The response should be an exact transcription of the data below, free of images.

Given information:

--------

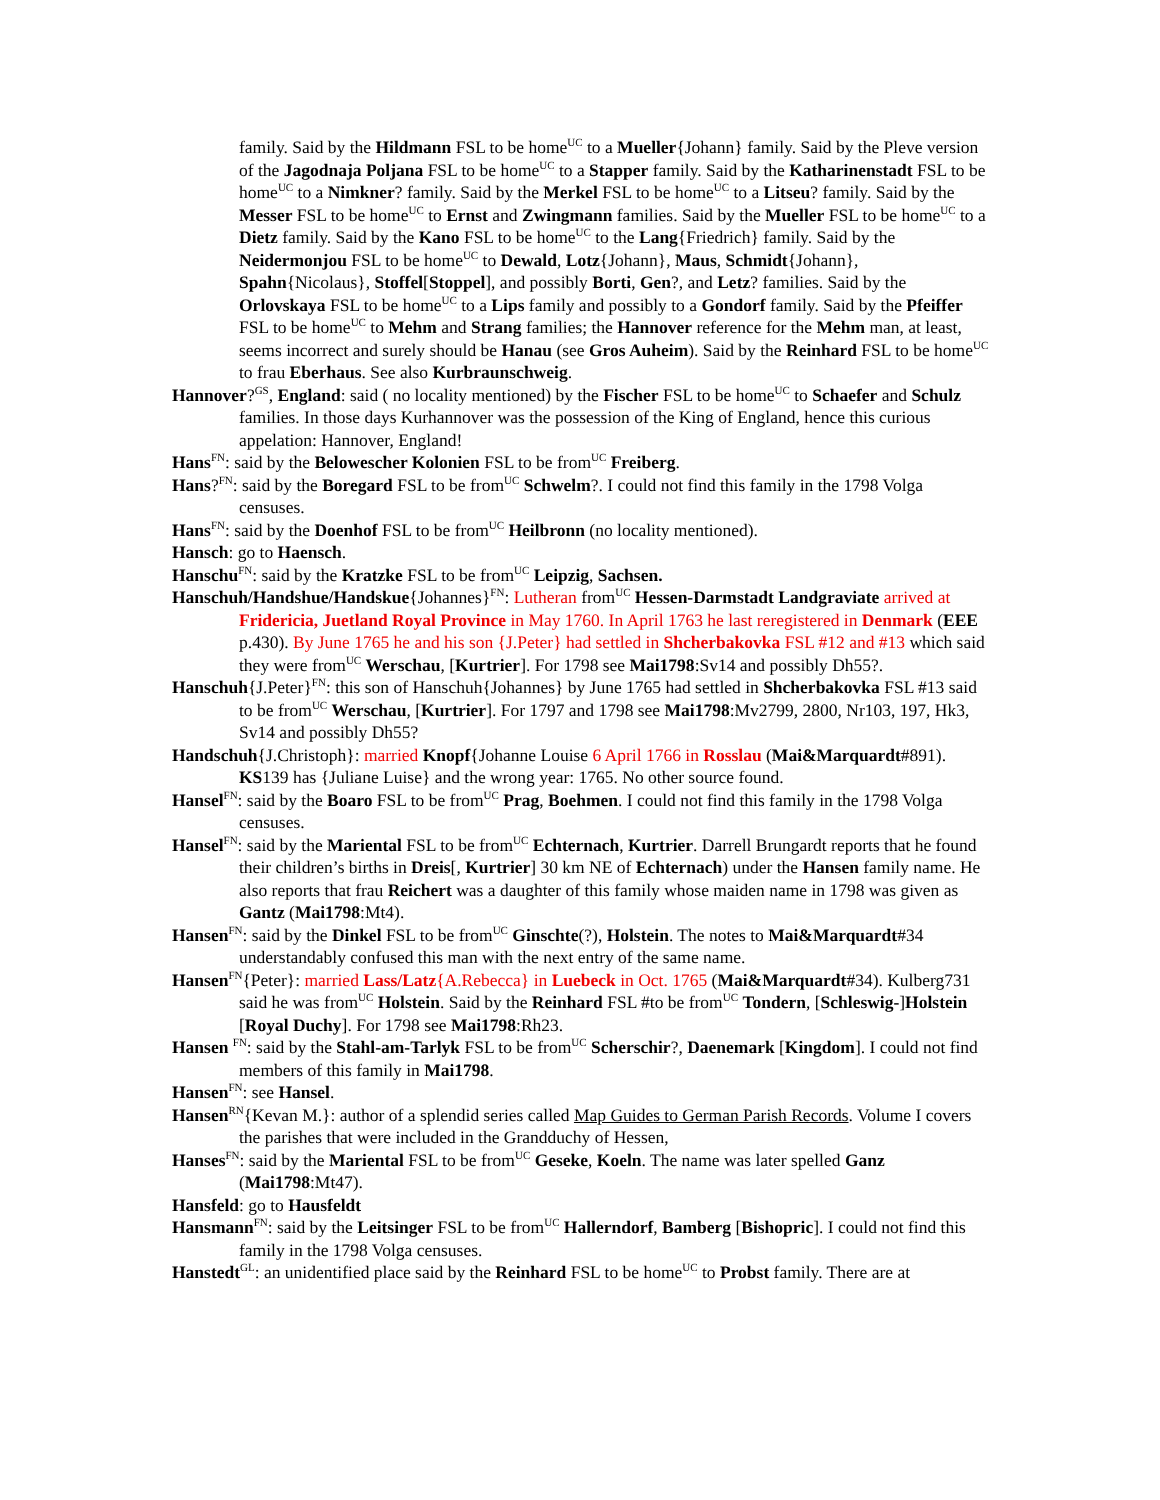family. Said by the Hildmann FSL to be home<sup>UC</sup> to a Mueller{Johann} family. Said by the Pleve version of the Jagodnaja Poljana FSL to be home<sup>UC</sup> to a Stapper family. Said by the Katharinenstadt FSL to be home<sup>UC</sup> to a Nimkner? family. Said by the Merkel FSL to be home<sup>UC</sup> to a Litseu? family. Said by the Messer FSL to be home<sup>UC</sup> to Ernst and Zwingmann families. Said by the Mueller FSL to be home<sup>UC</sup> to a Dietz family. Said by the Kano FSL to be home<sup>UC</sup> to the Lang{Friedrich} family. Said by the Neidermonjou FSL to be home<sup>UC</sup> to Dewald, Lotz{Johann}, Maus, Schmidt{Johann}, Spahn{Nicolaus}, Stoffel[Stoppel], and possibly Borti, Gen?, and Letz? families. Said by the Orlovskaya FSL to be home<sup>UC</sup> to a Lips family and possibly to a Gondorf family. Said by the Pfeiffer FSL to be home<sup>UC</sup> to Mehm and Strang families; the Hannover reference for the Mehm man, at least, seems incorrect and surely should be Hanau (see Gros Auheim). Said by the Reinhard FSL to be home<sup>UC</sup> to frau Eberhaus. See also Kurbraunschweig.
Hannover?<sup>GS</sup>, England: said ( no locality mentioned) by the Fischer FSL to be home<sup>UC</sup> to Schaefer and Schulz families. In those days Kurhannover was the possession of the King of England, hence this curious appelation: Hannover, England!
Hans<sup>FN</sup>: said by the Belowescher Kolonien FSL to be from<sup>UC</sup> Freiberg.
Hans?<sup>FN</sup>: said by the Boregard FSL to be from<sup>UC</sup> Schwelm?. I could not find this family in the 1798 Volga censuses.
Hans<sup>FN</sup>: said by the Doenhof FSL to be from<sup>UC</sup> Heilbronn (no locality mentioned).
Hansch: go to Haensch.
Hanschu<sup>FN</sup>: said by the Kratzke FSL to be from<sup>UC</sup> Leipzig, Sachsen.
Hanschuh/Handshue/Handskue{Johannes}<sup>FN</sup>: Lutheran from<sup>UC</sup> Hessen-Darmstadt Landgraviate arrived at Fridericia, Juetland Royal Province in May 1760. In April 1763 he last reregistered in Denmark (EEE p.430). By June 1765 he and his son {J.Peter} had settled in Shcherbakovka FSL #12 and #13 which said they were from<sup>UC</sup> Werschau, [Kurtrier]. For 1798 see Mai1798:Sv14 and possibly Dh55?.
Hanschuh{J.Peter}<sup>FN</sup>: this son of Hanschuh{Johannes} by June 1765 had settled in Shcherbakovka FSL #13 said to be from<sup>UC</sup> Werschau, [Kurtrier]. For 1797 and 1798 see Mai1798:Mv2799, 2800, Nr103, 197, Hk3, Sv14 and possibly Dh55?
Handschuh{J.Christoph}: married Knopf{Johanne Louise 6 April 1766 in Rosslau (Mai&Marquardt#891). KS139 has {Juliane Luise} and the wrong year: 1765. No other source found.
Hansel<sup>FN</sup>: said by the Boaro FSL to be from<sup>UC</sup> Prag, Boehmen. I could not find this family in the 1798 Volga censuses.
Hansel<sup>FN</sup>: said by the Mariental FSL to be from<sup>UC</sup> Echternach, Kurtrier. Darrell Brungardt reports that he found their children’s births in Dreis[, Kurtrier] 30 km NE of Echternach) under the Hansen family name. He also reports that frau Reichert was a daughter of this family whose maiden name in 1798 was given as Gantz (Mai1798:Mt4).
Hansen<sup>FN</sup>: said by the Dinkel FSL to be from<sup>UC</sup> Ginschte(?), Holstein. The notes to Mai&Marquardt#34 understandably confused this man with the next entry of the same name.
Hansen<sup>FN</sup>{Peter}: married Lass/Latz{A.Rebecca} in Luebeck in Oct. 1765 (Mai&Marquardt#34). Kulberg731 said he was from<sup>UC</sup> Holstein. Said by the Reinhard FSL #to be from<sup>UC</sup> Tondern, [Schleswig-]Holstein [Royal Duchy]. For 1798 see Mai1798:Rh23.
Hansen <sup>FN</sup>: said by the Stahl-am-Tarlyk FSL to be from<sup>UC</sup> Scherschir?, Daenemark [Kingdom]. I could not find members of this family in Mai1798.
Hansen<sup>FN</sup>: see Hansel.
Hansen<sup>RN</sup>{Kevan M.}: author of a splendid series called Map Guides to German Parish Records. Volume I covers the parishes that were included in the Grandduchy of Hessen,
Hanses<sup>FN</sup>: said by the Mariental FSL to be from<sup>UC</sup> Geseke, Koeln. The name was later spelled Ganz (Mai1798:Mt47).
Hansfeld: go to Hausfeldt
Hansmann<sup>FN</sup>: said by the Leitsinger FSL to be from<sup>UC</sup> Hallerndorf, Bamberg [Bishopric]. I could not find this family in the 1798 Volga censuses.
Hanstedt<sup>GL</sup>: an unidentified place said by the Reinhard FSL to be home<sup>UC</sup> to Probst family. There are at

--------

Expected output:
family. Said by the Hildmann FSL to be home<sup>UC</sup> to a Mueller{Johann} family. Said by the Pleve version of the Jagodnaja Poljana FSL to be home<sup>UC</sup> to a Stapper family. Said by the Katharinenstadt FSL to be home<sup>UC</sup> to a Nimkner? family. Said by the Merkel FSL to be home<sup>UC</sup> to a Litseu? family. Said by the Messer FSL to be home<sup>UC</sup> to Ernst and Zwingmann families. Said by the Mueller FSL to be home<sup>UC</sup> to a Dietz family. Said by the Kano FSL to be home<sup>UC</sup> to the Lang{Friedrich} family. Said by the Neidermonjou FSL to be home<sup>UC</sup> to Dewald, Lotz{Johann}, Maus, Schmidt{Johann}, Spahn{Nicolaus}, Stoffel[Stoppel], and possibly Borti, Gen?, and Letz? families. Said by the Orlovskaya FSL to be home<sup>UC</sup> to a Lips family and possibly to a Gondorf family. Said by the Pfeiffer FSL to be home<sup>UC</sup> to Mehm and Strang families; the Hannover reference for the Mehm man, at least, seems incorrect and surely should be Hanau (see Gros Auheim). Said by the Reinhard FSL to be home<sup>UC</sup> to frau Eberhaus. See also Kurbraunschweig.
Hannover?<sup>GS</sup>, England: said ( no locality mentioned) by the Fischer FSL to be home<sup>UC</sup> to Schaefer and Schulz families. In those days Kurhannover was the possession of the King of England, hence this curious appelation: Hannover, England!
Hans<sup>FN</sup>: said by the Belowescher Kolonien FSL to be from<sup>UC</sup> Freiberg.
Hans?<sup>FN</sup>: said by the Boregard FSL to be from<sup>UC</sup> Schwelm?. I could not find this family in the 1798 Volga censuses.
Hans<sup>FN</sup>: said by the Doenhof FSL to be from<sup>UC</sup> Heilbronn (no locality mentioned).
Hansch: go to Haensch.
Hanschu<sup>FN</sup>: said by the Kratzke FSL to be from<sup>UC</sup> Leipzig, Sachsen.
Hanschuh/Handshue/Handskue{Johannes}<sup>FN</sup>: Lutheran from<sup>UC</sup> Hessen-Darmstadt Landgraviate arrived at Fridericia, Juetland Royal Province in May 1760. In April 1763 he last reregistered in Denmark (EEE p.430). By June 1765 he and his son {J.Peter} had settled in Shcherbakovka FSL #12 and #13 which said they were from<sup>UC</sup> Werschau, [Kurtrier]. For 1798 see Mai1798:Sv14 and possibly Dh55?.
Hanschuh{J.Peter}<sup>FN</sup>: this son of Hanschuh{Johannes} by June 1765 had settled in Shcherbakovka FSL #13 said to be from<sup>UC</sup> Werschau, [Kurtrier]. For 1797 and 1798 see Mai1798:Mv2799, 2800, Nr103, 197, Hk3, Sv14 and possibly Dh55?
Handschuh{J.Christoph}: married Knopf{Johanne Louise 6 April 1766 in Rosslau (Mai&Marquardt#891). KS139 has {Juliane Luise} and the wrong year: 1765. No other source found.
Hansel<sup>FN</sup>: said by the Boaro FSL to be from<sup>UC</sup> Prag, Boehmen. I could not find this family in the 1798 Volga censuses.
Hansel<sup>FN</sup>: said by the Mariental FSL to be from<sup>UC</sup> Echternach, Kurtrier. Darrell Brungardt reports that he found their children’s births in Dreis[, Kurtrier] 30 km NE of Echternach) under the Hansen family name. He also reports that frau Reichert was a daughter of this family whose maiden name in 1798 was given as Gantz (Mai1798:Mt4).
Hansen<sup>FN</sup>: said by the Dinkel FSL to be from<sup>UC</sup> Ginschte(?), Holstein. The notes to Mai&Marquardt#34 understandably confused this man with the next entry of the same name.
Hansen<sup>FN</sup>{Peter}: married Lass/Latz{A.Rebecca} in Luebeck in Oct. 1765 (Mai&Marquardt#34). Kulberg731 said he was from<sup>UC</sup> Holstein. Said by the Reinhard FSL #to be from<sup>UC</sup> Tondern, [Schleswig-]Holstein [Royal Duchy]. For 1798 see Mai1798:Rh23.
Hansen <sup>FN</sup>: said by the Stahl-am-Tarlyk FSL to be from<sup>UC</sup> Scherschir?, Daenemark [Kingdom]. I could not find members of this family in Mai1798.
Hansen<sup>FN</sup>: see Hansel.
Hansen<sup>RN</sup>{Kevan M.}: author of a splendid series called Map Guides to German Parish Records. Volume I covers the parishes that were included in the Grandduchy of Hessen,
Hanses<sup>FN</sup>: said by the Mariental FSL to be from<sup>UC</sup> Geseke, Koeln. The name was later spelled Ganz (Mai1798:Mt47).
Hansfeld: go to Hausfeldt
Hansmann<sup>FN</sup>: said by the Leitsinger FSL to be from<sup>UC</sup> Hallerndorf, Bamberg [Bishopric]. I could not find this family in the 1798 Volga censuses.
Hanstedt<sup>GL</sup>: an unidentified place said by the Reinhard FSL to be home<sup>UC</sup> to Probst family. There are at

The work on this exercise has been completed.